In previous times, increasing earnings resulted in the hiring of more people. Thus both the Democratic approach (add money to the economy to increase earnings that way) or the Republican approach (cutting taxes or regulations) could work.
But not this time. The Bush Tax cuts had little effect on job creation. And the stimulus may have kept things from getting worse but do not seem to be providing the long lasting benefit they have in the past.
Neither approach works like it did in the past.
It may really be different this time. What worked in the 20th century may not work in the 21st.
I expect the reason is that technological solutions are simply replacing the need for more people as companies expand profits.

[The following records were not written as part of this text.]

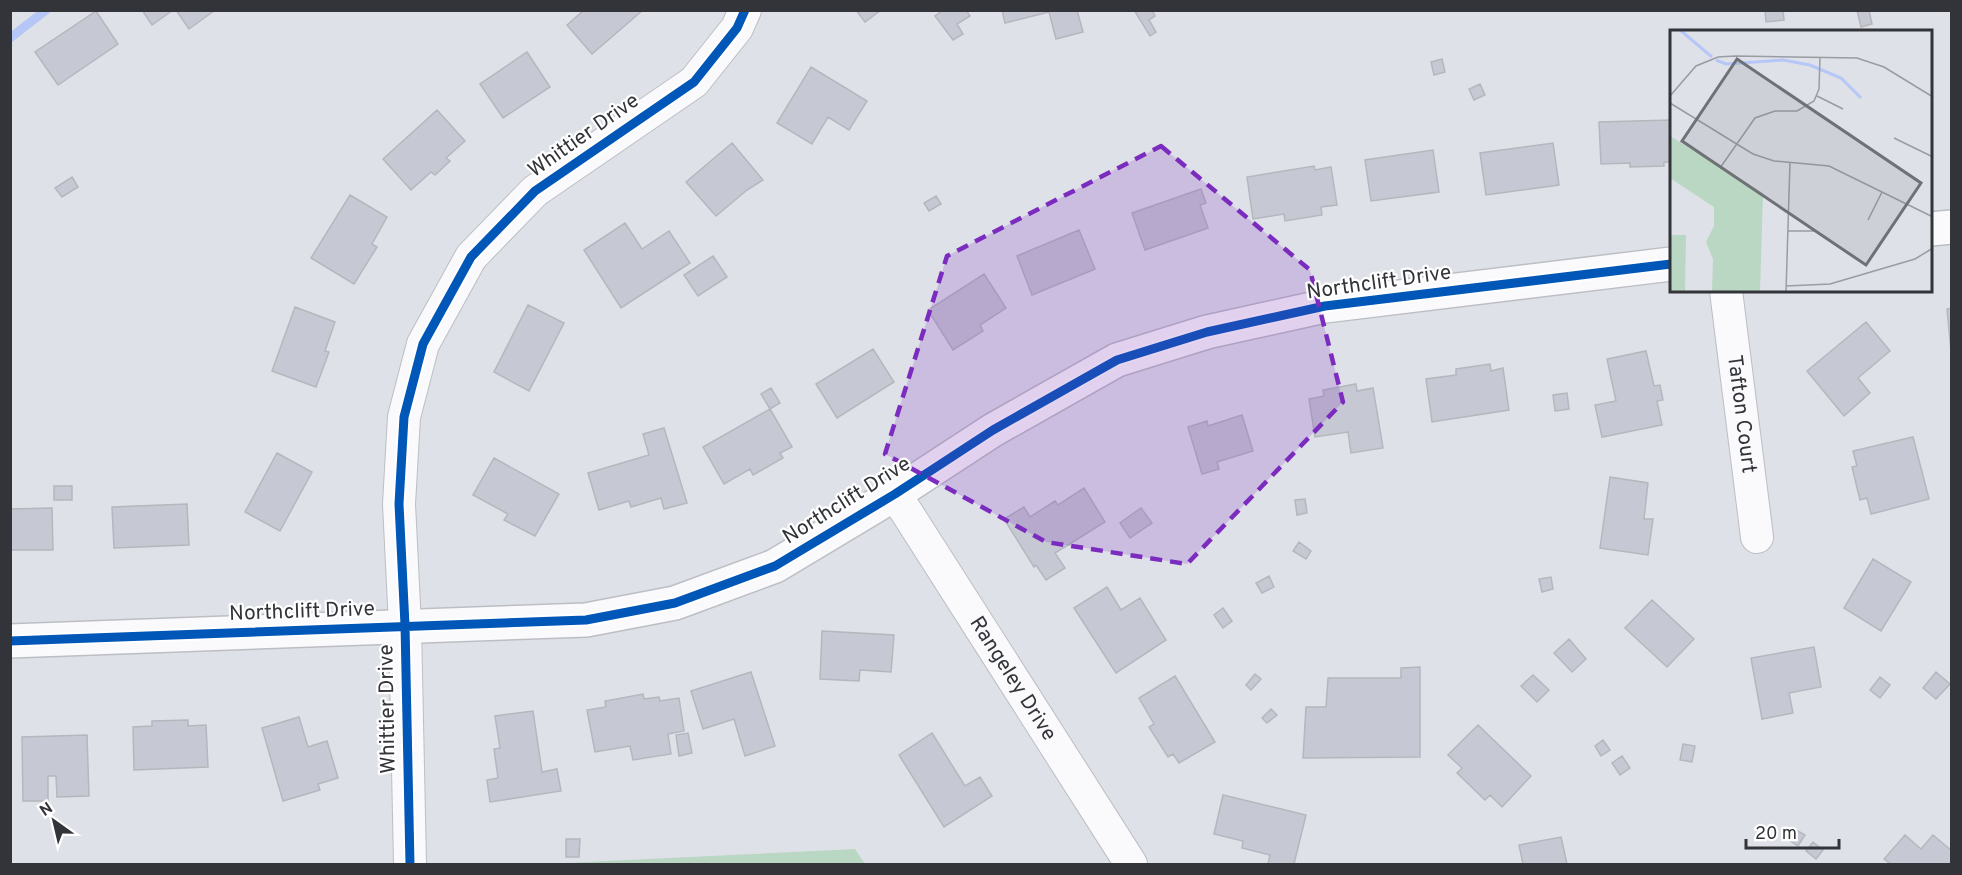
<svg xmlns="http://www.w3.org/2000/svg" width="1962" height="875" viewBox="0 0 1962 875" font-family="Overpass,sans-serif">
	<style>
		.green { fill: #b9d7c2 }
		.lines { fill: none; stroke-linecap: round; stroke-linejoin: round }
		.stream { stroke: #b6c7f7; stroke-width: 9 }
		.building { fill: #c6c8d3; stroke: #b5b7bd; stroke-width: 1.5 }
		.minor-casing { stroke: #bcbec4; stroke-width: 34 }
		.tertiary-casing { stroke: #bcbec4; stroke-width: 36 }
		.minor { stroke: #fafafc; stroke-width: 32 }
		.tertiary { stroke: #fafafc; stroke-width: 33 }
		.cycleway-casing { stroke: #fff; stroke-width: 13 }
		.cycleway { stroke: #0057b8; stroke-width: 9 }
		.marked { fill: #7b2cbf; fill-opacity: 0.2; stroke: #7b2cbf; stroke-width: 4.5; stroke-dasharray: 12 8; stroke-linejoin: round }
		.labels { text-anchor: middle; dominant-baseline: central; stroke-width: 4.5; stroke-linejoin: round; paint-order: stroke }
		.street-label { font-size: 21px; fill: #323439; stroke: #fff }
		.inset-river { fill: none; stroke: #b6c7f7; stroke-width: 3 }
		.inset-road { fill: none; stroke: #999ca2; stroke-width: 1.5 }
		.view { fill: #6e7176; fill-opacity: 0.15; stroke: #6e7176; stroke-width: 3 }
		.inset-edge { fill: none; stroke: #323439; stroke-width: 3 }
	</style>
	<rect width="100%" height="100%" fill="#dee1e8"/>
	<path class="green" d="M855 849 865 864H544Z"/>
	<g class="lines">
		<path class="stream" d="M10 38 46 10"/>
	</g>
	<path class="building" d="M142 10H173L152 25Z
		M176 10H215L189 29Z
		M584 10H643L592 54 567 25Z
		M856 10H881L865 22Z
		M943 10H966L970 16 957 24 963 34 953 40 935 16Z
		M1002 10H1077L1083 32 1056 39 1049 12 1005 23Z
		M1134 10H1152L1155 16 1149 20 1156 32 1150 36Z
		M1765 10H1783L1784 20 1766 22Z
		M1857 10H1869L1872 24 1861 27Z
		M96 11 118 44 58 85 35 52Z
		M527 52 550 87 503 118 480 84Z
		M1442 59 1445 72 1434 75 1431 62Z
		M811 67 867 101 849 130 828 117 812 144 777 123Z
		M1480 84 1485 95 1474 100 1469 89Z
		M437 110 465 141 446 158 450 161 435 175 431 172 411 190 383 159Z
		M1671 120V162H1664V166L1630 167V163L1601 164 1599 122Z
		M732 143 763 180 747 190 716 216 686 182Z
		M1553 143 1559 185 1486 195 1480 153Z
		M1433 150 1439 192 1371 201 1365 160Z
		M1314 166 1315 170 1331 167 1337 205 1321 207 1322 215 1285 221 1284 214 1253 219 1247 177Z
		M72 177 78 187 62 197 55 188Z
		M1201 189 1206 203 1200 205 1208 228 1145 250 1132 213Z
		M350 195 387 217 372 244 377 247 354 284 311 258Z
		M936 196 941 204 929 211 924 203Z
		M625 223 642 249 669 231 690 263 621 308 584 250Z
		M1079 230 1095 269 1032 295 1017 256Z
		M713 256 727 277 698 296 684 275Z
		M984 274 1006 308 980 325 983 331 953 350 928 310Z
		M528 305 564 323 529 391 494 372Z
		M295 307 335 322 325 351 329 352 316 387 272 371Z
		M1952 308V361L1947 309Z
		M1866 322 1890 351 1858 378 1870 393 1844 416 1807 371Z
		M873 349 894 382 837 418 816 384Z
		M1646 351 1654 386 1660 385 1663 400 1657 401 1662 425 1602 437 1595 405 1616 401 1607 359Z
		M1490 364 1491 371 1503 368 1509 410 1432 422 1426 379 1456 375V369Z
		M1356 384 1357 391 1373 388 1383 448 1351 453 1348 432 1315 437 1309 399 1324 396 1323 390Z
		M771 388 780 403 770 409 761 394Z
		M1567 393 1569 409 1555 411 1553 395Z
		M770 409 792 447 780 453 783 458 753 475 750 469 724 484 703 447Z
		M1242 415 1253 451 1217 462 1219 469 1202 474 1188 427 1207 421 1208 426Z
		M664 428 687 503 664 509 661 498 631 507 629 501 599 510 588 473 649 455 643 434Z
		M1913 437 1929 499 1871 514 1867 498 1860 500 1852 467 1857 466 1853 451Z
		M277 453 312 472 280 531 245 512Z
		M494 458 559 494 535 536 504 520 508 514 473 495Z
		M1610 477 1648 483 1644 519H1653L1648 555 1600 548Z
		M54 486H72V500H54Z
		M1084 488 1105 522 1055 553 1065 568 1046 580 1036 565 1034 567 1004 519 1024 507 1030 517 1055 501 1058 505Z
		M1305 499 1307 513 1297 515 1295 500Z
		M187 504 189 545 114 548 112 507Z
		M52 508 53 550H10V509Z
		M1141 508 1152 523 1130 538 1120 523Z
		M1299 542 1311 551 1306 559 1293 551Z
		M1873 559 1911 582 1881 631 1844 608Z
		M1269 576 1274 587 1262 593 1256 583Z
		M1551 577 1553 589 1542 592 1539 579Z
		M1107 587 1121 610 1140 598 1166 640 1116 673 1074 608Z
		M1652 600 1694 639 1667 667 1625 628Z
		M1223 608 1232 621 1223 628 1214 615Z
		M822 631 894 635 891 672 860 670 859 681 820 679Z
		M1569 639 1586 659 1572 672 1554 653Z
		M1814 647 1821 687 1789 693 1793 713 1762 719 1751 658Z
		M1420 667V757L1303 758 1306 707H1326L1328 678H1401V668Z
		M751 672 775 746 745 756 734 719 703 729 691 691Z
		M1936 672 1950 684 1936 699 1923 688Z
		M1255 674 1261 679 1251 690 1246 685Z
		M1533 675 1549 690 1537 702 1521 686Z
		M1175 676 1215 742 1179 763 1173 754 1168 757 1149 727 1154 724 1139 698Z
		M1880 677 1890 685 1880 698 1870 690Z
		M643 694 644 699 659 697 660 701 679 698 684 731 668 734 671 754 633 760 630 746 595 752 587 710 606 707 605 701Z
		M1271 709 1277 715 1267 723 1262 718Z
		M533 711 542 772 557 769 561 791 490 802 487 780 498 778 494 749 500 748 495 716Z
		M299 717 308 747 327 741 338 778 318 784 320 790 283 801 262 728Z
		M188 720V726L206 725 208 767 134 770 133 727 152 726V721Z
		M1478 725 1531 776 1502 807 1490 795 1485 800 1457 773 1462 768 1448 755Z
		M688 733 692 753 679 756 676 735Z
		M932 733 965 786 980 777 992 796 944 827 899 755Z
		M87 735 89 796 57 797 56 776H48V801H23L22 737Z
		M1603 740 1610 750 1601 756 1595 746Z
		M1683 744 1695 746 1692 762 1680 760Z
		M1622 756 1630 768 1620 775 1612 763Z
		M1223 795 1306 815 1294 864H1268L1270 855 1242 848 1243 841 1214 834Z
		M1796 830 1805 835 1798 846 1789 840Z
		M1905 835 1921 849 1933 835 1952 851V864H1891L1884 859Z
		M1561 837 1567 864H1523L1519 845Z
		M566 839H580L579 857H566Z
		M1813 842 1823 850 1816 859 1806 851Z"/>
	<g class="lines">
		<defs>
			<g id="minor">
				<path id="s1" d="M1726 291 1757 537"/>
				<path id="s2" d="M895 494 1131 864"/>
				<path d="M410 864 405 625 399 504 404 417 423 344 471 257 535 191 694 82 737 28 745 10"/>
			</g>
			<path id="tertiary" d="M1930 229 1952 227
				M10 641 586 620 675 603 775 566 895 494 993 430 1117 360 1207 332 1325 306 1671 264"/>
		</defs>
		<use href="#minor" class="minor-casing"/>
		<use href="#tertiary" class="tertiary-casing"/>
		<use href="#minor" class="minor"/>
		<use href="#tertiary" class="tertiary"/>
		<defs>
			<path id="cycleway" d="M10 641 586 620 675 603 775 566 895 494 993 430 1117 360 1207 332 1325 306 1671 264
				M410 864 405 625 399 504 404 417 423 344 471 257 535 191 694 82 737 28 745 10"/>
		</defs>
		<use href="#cycleway" class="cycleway-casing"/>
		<use href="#cycleway" class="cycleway"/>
	</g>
	<path class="marked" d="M1161 146 1310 270 1343 402 1187 564 1046 542 885 454 947 256Z"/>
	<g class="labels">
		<g class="street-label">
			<text transform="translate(584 136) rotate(-35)">Whittier Drive</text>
			<text transform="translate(1379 283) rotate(-8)">Northclift Drive</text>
			<text stroke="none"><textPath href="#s1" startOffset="124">Tafton Court</textPath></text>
			<text transform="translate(847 501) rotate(-32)">Northclift Drive</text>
			<text transform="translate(302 612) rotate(-2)">Northclift Drive</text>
			<text stroke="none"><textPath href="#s2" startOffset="219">Rangeley Drive</textPath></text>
			<text transform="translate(388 709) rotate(-91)">Whittier Drive</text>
		</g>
	</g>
	<g transform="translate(1670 30)">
		<rect width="262" height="262" fill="#dee1e8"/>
		<path d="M0 106 93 163 90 262H42L43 229 36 212 44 196V177L0 148ZM0 205H16L15 262H0Z" fill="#b9d7c2"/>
		<path class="inset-river" d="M10 0 42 27M46 30 56 34 113 30 140 35 171 48 191 68"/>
		<path class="inset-road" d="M0 66 26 36 48 27 65 26 187 28 214 37 263 67M147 66 173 79M0 73 83 124 104 131 159 136 263 187M224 108 263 127M50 138 85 88 105 81H127L144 71 149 59 150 27M198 190 212 162M118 201H144M116 256 160 254 245 229 263 218M116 262 120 132"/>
		<path class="view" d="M67 29 251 153 196 235 12 111Z"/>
		<rect width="262" height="262" class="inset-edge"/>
	</g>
	<rect width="1962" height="875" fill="none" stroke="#323439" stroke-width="24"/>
	<g transform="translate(54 821) rotate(326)" stroke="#ffffff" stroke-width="4.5" paint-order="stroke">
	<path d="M0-4.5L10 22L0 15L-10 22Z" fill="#323439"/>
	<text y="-9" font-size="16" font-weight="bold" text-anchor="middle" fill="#323439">N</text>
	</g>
	<path d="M1746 839v9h93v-9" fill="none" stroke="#323439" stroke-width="3"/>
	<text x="1755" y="839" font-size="18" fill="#323439" stroke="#ffffff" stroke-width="4.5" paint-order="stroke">20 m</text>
</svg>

Moore's law is now making an indelible impact on the job market. Technology does the jobs of people much too well.
In my own field, a robot can do 100 times the work of technicians. So what happens to those 100 technicians that had been paid a pretty good wage?
Technology is not only driving down the price to do things. It is driving down the cost of labor to the point where many people may simply never find a job that pays a living wage.
"As I often say, in a connected world, unless your skills are world-class, you are a commodity.
However there are three domains in which individuals and organizations can transcend commoditization and push their value creation to the other end of the spectrum, where they can command their price and choose their work.
The three domains are:
EXPERTISE. As more information is available, deep specialist world-class expertise that can be applied to create value for clients is the heart of much global value creation. That expertise must be broad-based, up-to-the-minute, and directly relevant to real-world issues.
RELATIONSHIPS. Expertise in isolation is not useful. The rich sets of relationships that form networks are at the heart of value creation. Those who can connect expertise and facilitate the co-creation of value in relationships will be at the heart of the economy.
INNOVATION. Innovation stems from connecting expertise, ideas, insights, and experience. Those who have original perspectives or can elicit new frames by bringing together diversity can capture and share extraordinary pools of value.
The future is stark. There will be a large and increasing divide between those who have one or more of these core strengths, and those who do not and whose livelihoods are on an ongoing path of commoditization."